You will see a speedup proprotional to the number of threads you have.

# orignial
julia> @time println(count_primes(1000000))
78497
  0.594386 seconds (8 allocations: 232 bytes)
# threaded 
julia> @time println(count_primes(1000000))
73976
  0.156051 seconds (78.02 k allocations: 1.193 MiB)

This is also an incredibly bad algorithm for this task.

julia> using Primes

julia> @time length(primes(1000000))
  0.001682 seconds (5 allocations: 876.125 KiB)

Note that this still isn’t very close to optimal (with an hour or so of effort, there’s another factor of 10 or so in primes, and there’s significant further asymptotic improvement if you only want to count the primes less than n).

2 Likes

I might be overlooking something, but from 2.235 seconds for Python to 0.363 seconds with Taichi, is that not more like a factor of 6 instead of a factor of 100? Probably in line with the number of threads as @Oscar_Smith pointed out.

4 Likes

Side note: if you want to count primes efficiently, you can consider using the primecount program by Kim Walisch. There is a Julia wrapper for it. Here is an example to demonstrate how fast it is

> primecount 1e16 --time
279238341033925
Seconds: 0.931
4 Likes

Thank you @Oscar_Smith ! Such a wonderful answer.
I have the impression that Julia is much more faster than Python even on a +() function.
The performance of the original code in Julia and Python represents the performance of functions and control-flow. In this view, any problem in my code please ? It seems they have almost the same performance.

1 Like

Is there? There is primecount_jll but that “only” provides the binary/lib.

julia> using primecount_jll

julia> run(`$(primecount()) 1e16 --time`);
279238341033925
Seconds: 5.542

I’m not able to reproduce your results. For me the python takes 2.7 seconds, while the Julia takes .6 seconds. That said, I had to fix your indentation to make the python code run. Can you edit your original post to have proper indentation to ensure we are running the same code?

I wrote one a long time ago. It would have to be pruned and modernized for recent versions of Julia.

1 Like

You need to be aware of the types here. trunc(n^0.5) returns a Float64, which means that you will iterate over a range of floats, which means that you will do n % k with a float k, which is slow.

Just changing this to

for k in (2:(trunc(Int, n^0.5)+1))

yielded a 7x speedup for me.

Furthermore (and with less impact):

  • Never use x^0.5 instead of sqrt(x). This is why sqrt exists
  • You should really use isqrt here to avoid rounding errors.

So change the line to

for k in (2:isqrt(n)+1)

Now I get

julia> @btime count_primes(10^6)
  158.684 ms (0 allocations: 0 bytes)

No multithreading or anything. That’s a 12x speedup.

20 Likes

BTW:

julia> is_prime(1)
true

julia> is_prime(2)
false

:face_with_raised_eyebrow:

9 Likes

I was thinking of Python with Taichi is doing Taichi(the Chinese traditional sports) while coding Python will make you a better Python coder.

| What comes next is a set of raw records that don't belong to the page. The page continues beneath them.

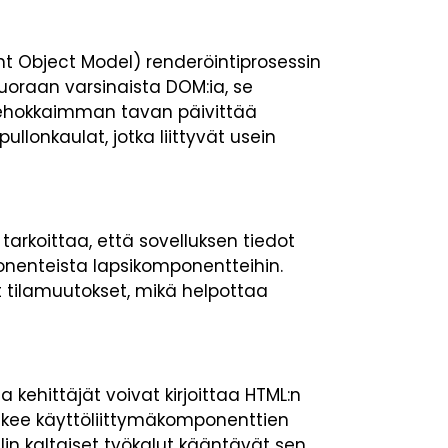
t Object Model) renderöintiprosessin
 suoraan varsinaista DOM:ia, se
 tehokkaimman tavan päivittää
llonkaulat, jotka liittyvät usein
tarkoittaa, että sovelluksen tiedot
enteista lapsikomponentteihin.
t tilamuutokset, mikä helpottaa
 kehittäjät voivat kirjoittaa HTML:n
tekee käyttöliittymäkomponenttien
lin kaltaiset työkalut kääntävät sen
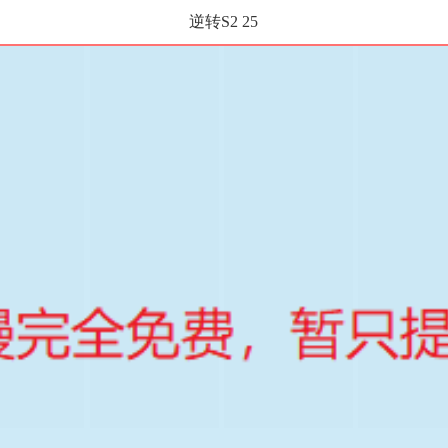
逆转S2 25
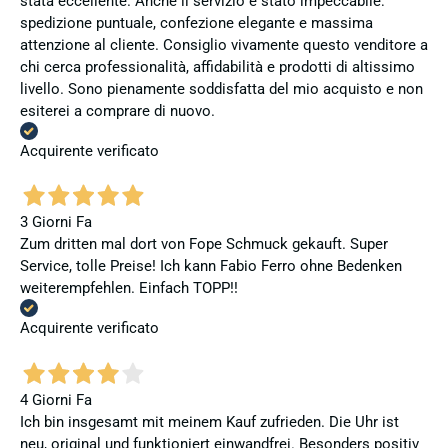
stata eccellente. Anche il servizio è stato impeccabile:
spedizione puntuale, confezione elegante e massima
attenzione al cliente. Consiglio vivamente questo venditore a
chi cerca professionalità, affidabilità e prodotti di altissimo
livello. Sono pienamente soddisfatta del mio acquisto e non
esiterei a comprare di nuovo.
Acquirente verificato
3 Giorni Fa
Zum dritten mal dort von Fope Schmuck gekauft. Super
Service, tolle Preise! Ich kann Fabio Ferro ohne Bedenken
weiterempfehlen. Einfach TOPP!!
Acquirente verificato
4 Giorni Fa
Ich bin insgesamt mit meinem Kauf zufrieden. Die Uhr ist
neu, original und funktioniert einwandfrei. Besonders positiv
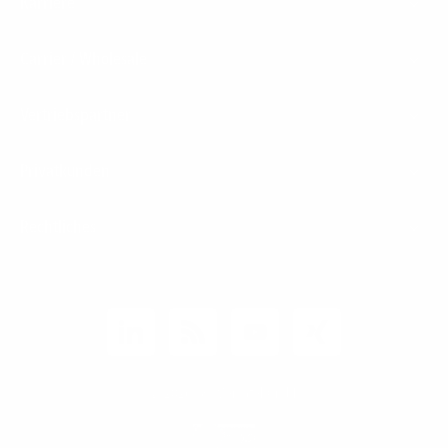
Karriere
Carrier / Wholesale
Vertriebspartner
Privatkunden
Rechtliches
Unternehmen
Kunden-Login
© 2026 1&1 Versatel GmbH
News-Blog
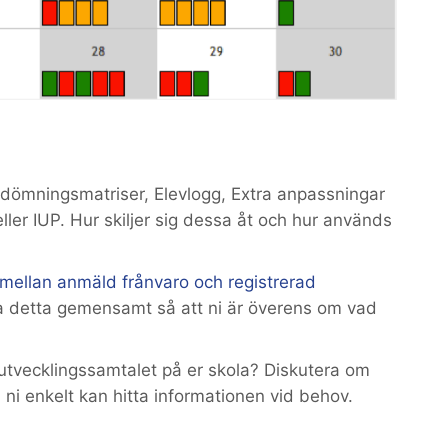
dömningsmatriser, Elevlogg, Extra anpassningar
ller IUP. Hur skiljer sig dessa åt och hur används
d mellan anmäld frånvaro och registrerad
ra detta gemensamt så att ni är överens om vad
utvecklingssamtalet på er skola? Diskutera om
å ni enkelt kan hitta informationen vid behov.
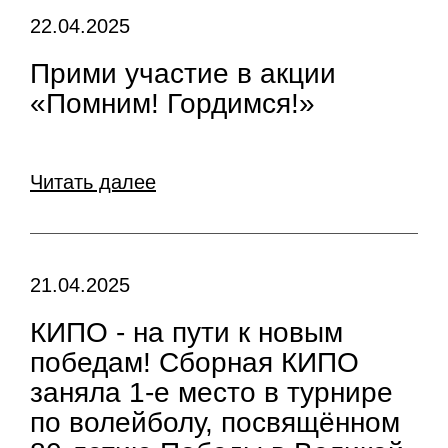
22.04.2025
Прими участие в акции
«Помним! Гордимся!»
Читать далее
21.04.2025
КИПО - на пути к новым
победам! Сборная КИПО
заняла 1-е место в турнире
по волейболу, посвящённом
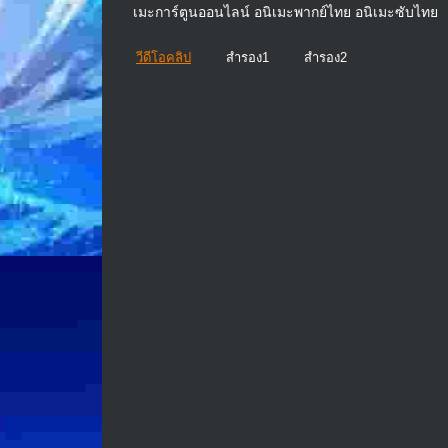
เมะการ์ตูนออนไลน์ อนิเมะพากย์ไทย อนิเมะซับไทย
วีดีโอคลิป
สำรอง1
สำรอง2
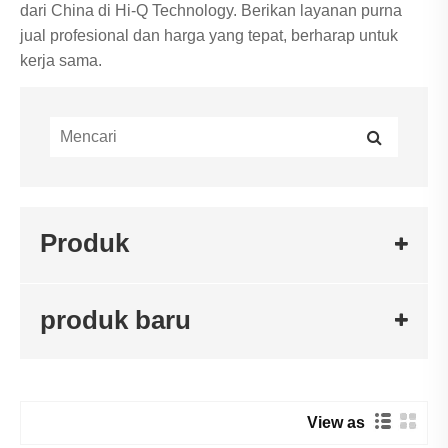
dari China di Hi-Q Technology. Berikan layanan purna
jual profesional dan harga yang tepat, berharap untuk
kerja sama.
Produk
produk baru
View as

@Freya_the_Goddess Python coding while doing Tai-chi could damage your computer (and your feet).

Have you heard about Taichi.jl?

2 Likes

Just heard it now, it is created by you?

For someone who is still in beginner level of Julia and Python like me.

What could Taichi bring to the users ? Why we need to use Taichi in Julia?

I see the Julia Sets can be animated differently than just using Plots. Great one.